By the way, that phrase "extraordinary measures" is the reason the national debt has been held frozen for months. I've explained how SecTreasury managed to do that but looks like the party is over.

I wonder if John gave the letter to an intern instructing her to take it over to Paul Ryan's office? Rumor has it that when the press asks John about the letter, he will respond, "I haven't seen it yet."

This is probably the US version of "hot potato."

Most Important Retail Story This Week?


Flashback to August 18, 2015, from Reuters:
Wal-Mart Stores Inc reported weaker quarterly earnings and lowered its annual forecast on Tuesday, as it copes with higher labor costs, a squeeze on pharmacy margins and sliding sales at its British supermarket chain.

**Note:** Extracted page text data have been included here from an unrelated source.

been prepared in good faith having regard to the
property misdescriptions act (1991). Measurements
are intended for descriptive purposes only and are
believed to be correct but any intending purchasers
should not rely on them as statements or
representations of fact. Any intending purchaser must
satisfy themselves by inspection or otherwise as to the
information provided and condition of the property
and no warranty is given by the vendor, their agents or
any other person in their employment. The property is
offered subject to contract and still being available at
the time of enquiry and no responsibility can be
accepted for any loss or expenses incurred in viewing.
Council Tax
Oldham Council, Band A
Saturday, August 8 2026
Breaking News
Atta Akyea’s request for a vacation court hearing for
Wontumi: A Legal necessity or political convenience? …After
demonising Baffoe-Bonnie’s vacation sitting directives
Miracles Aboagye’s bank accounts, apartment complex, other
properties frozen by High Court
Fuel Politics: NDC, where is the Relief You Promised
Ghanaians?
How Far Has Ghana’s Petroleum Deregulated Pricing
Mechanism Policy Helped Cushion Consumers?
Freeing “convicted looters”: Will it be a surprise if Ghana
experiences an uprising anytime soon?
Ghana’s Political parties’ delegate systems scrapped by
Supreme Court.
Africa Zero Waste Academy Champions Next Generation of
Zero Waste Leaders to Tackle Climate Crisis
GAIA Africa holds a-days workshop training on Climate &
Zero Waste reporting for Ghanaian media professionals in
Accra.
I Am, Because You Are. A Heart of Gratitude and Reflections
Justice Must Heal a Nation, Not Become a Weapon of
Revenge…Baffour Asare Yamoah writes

Shares of the world's largest retailer fell 3 percent to $69.75 after trading at its lowest in 2-1/2 years.

The results showed how a move to lift wages and other costs have kept Wal-Mart from taking full advantage of a strengthening U.S. economy, although there was a bright spot in its report: a fourth straight quarter of same-store sales growth.
And before that, May 19, 2015, in Forbes:
As expected, Walmart’s first-quarter earnings were below analysts’ projections. A kitchen sink’s worth of reasons were cited for the miss: the strong dollar, employee wage increases, consumer wallet tightening, lower gas prices, and weakness in its e-commerce business.

The truth is a lot simpler – Walmart has a sales problem. The company brought in essentially flat sales numbers at stores open at least a year (called comparable sales in the retail industry), reporting an anemic 1 percent increase. This is not a new story. Back in November 2014, the company announced its first quarter of positive comparable sales (a still weak .5 percent in the US) after seven straight quarters of declines. It should be noted that back then, the exchange rate was also cited as an earnings dampener, even though the company’s earnings were actually above analyst estimates.

What’s the cause of Walmart’s sales problem? It’s not all that complicated, really. Walmart continues to operate in a saturated market. Some competitors like Target have more cachet. Others, like dollar stores, continue to nip at the edges of its market basket. Its customer doesn’t seem to have an appetite to move online, and until now, the company hasn’t created any compelling reason for on-line shoppers to pick over or any other retailer, really. That’s what happens when your market is saturated. You have nowhere to go.
Today, at USA Today:
Walmart shares plunged to their lowest one-day drop in nearly three decades Wednesday after the U.S. retailing giant jolted financial markets by forecasting a 6% to 12% earnings drop in fiscal year 2017.

Shares of the Bentonville, Ark. company dropped 10.04% or $6.70 to close at $60.03 on the startling news Walmart executives delivered at the company's annual investors conference with Wall Street analysts, held in New York City.
My comments:
  • will be a losing proposition for Walmart
  • one wonders if Walmart needs to get back to its niche: small-town America; avoid major urban areas; nothing but controversy, problems, and retail saturation in major urban areas
I always thought the small, neighborhood Walmart stores would thrive, but I was completely wrong. I've only seen one and it's about four miles from where we live. We visit it only when having sushi at "Cow Town" next door. It's a clean, modern store. And there are never more than three customers in the store when we visit.